Totalmente derrotado el cacique Caupolicán huye y se refugia en los montes


Ercilla. que había llegado la noche anterior con un refuerzo de treinta hombres, cuenta cómo se produjo el casi instantáneo ataque de los encubiertos indios:

“...sin son de tropa, ni instrumento, en callado tropel arremetieron...”

El horror de este combate excedió el de cuantos lo precedieron en Arauco: indescriptible fue el estrago. Órdenes y ayes. Detonaciones y relinchos. Humo y sangre. Heridos... Agonizantes... Muertos, por todas partes... ¡Ay, una vez más el ejército araucano mordió el polvo de la derrota!

El prestigio de Caupolicán no pudo resistir tamaño golpe, de modo que optó por licenciar a su cansada y desilusionada gente, eso sí, no sin recomendarles a todos que estuvieran alerta a su primer aviso para reemprender la guerra.

Y con sólo diez hombres de absoluta confianza y probada valentía, diose a vagar de incógnito por los montes de su tierra nativa.

Durante mucho tiempo consiguió burlar la activa persecución de que fue objeto, pero un día, uno de los muchos araucanos a quien los españoles amenazaban, castigaban y torturaban para que denunciaran el paradero del cacique fugitivo, lo entregó vilmente. Poco más tarde, una patrulla lo sorprendía en el rincón de la selva donde había buscado refugio, y lo condujo al fuerte de Purén.

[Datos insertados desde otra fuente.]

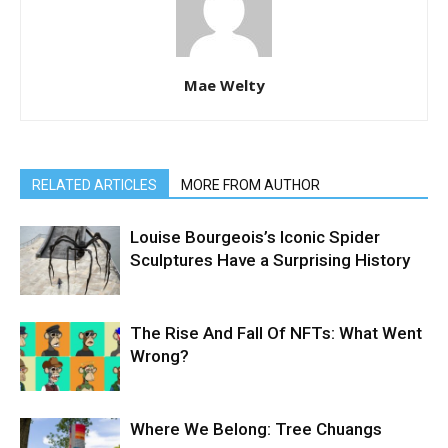
Mae Welty
RELATED ARTICLES
MORE FROM AUTHOR
Louise Bourgeois’s Iconic Spider
Sculptures Have a Surprising History
The Rise And Fall Of NFTs: What Went
Wrong?
Where We Belong: Tree Chuangs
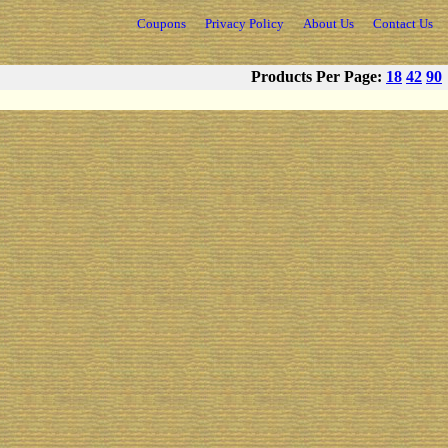
Coupons
Privacy Policy
About Us
Contact Us
Products Per Page:
18
42
90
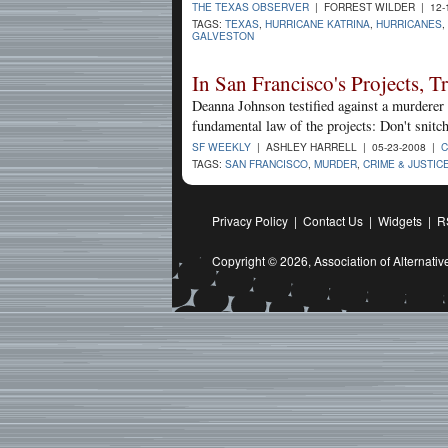
THE TEXAS OBSERVER
| FORREST WILDER | 12-
TAGS:
TEXAS
,
HURRICANE KATRINA
,
HURRICANES
,
GALVESTON
In San Francisco's Projects, T
Deanna Johnson testified against a murderer 
fundamental law of the projects: Don't snitch
SF WEEKLY
| ASHLEY HARRELL | 05-23-2008 |
C
TAGS:
SAN FRANCISCO
,
MURDER
,
CRIME & JUSTIC
Privacy Policy
|
Contact Us
|
Widgets
|
R
Copyright © 2026,
Association of Alternat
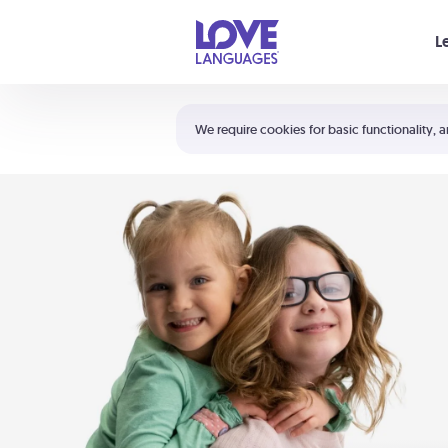
Your cart is empty
L
Shortcuts:
The 5 Love Languages®
We require cookies for basic functionality, a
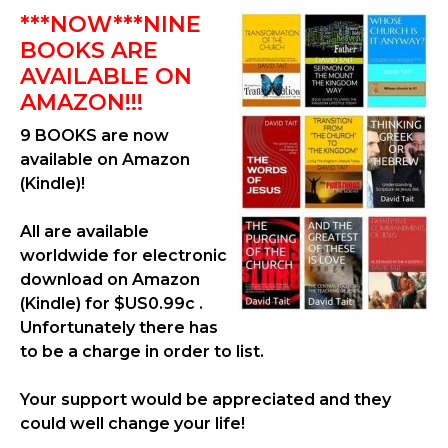
***NOW***NINE
BOOKS ARE
AVAILABLE ON
AMAZON!!!
9 BOOKS are now
available on Amazon
(Kindle)!
All are available
worldwide for electronic
download on Amazon
(Kindle) for $US0.99c .
Unfortunately there has
to be a charge in order to list.
Your support would be appreciated and they
could well change your life!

Ya a solas con Reinoso, le dijo palabras tan dignas como éstas:

“Soy quien mató a Valdivia en Tucapelo, y quien dejó a Purén desmantelado; soy el que puso a Penco por el suelo, y el que tantas batallas ha ganado...”

“...Aplaca el pecho airado, que la ira es en el poderoso impertinente, y si en darme la muerte estás ya puesto, especie de piedad es darla presto”.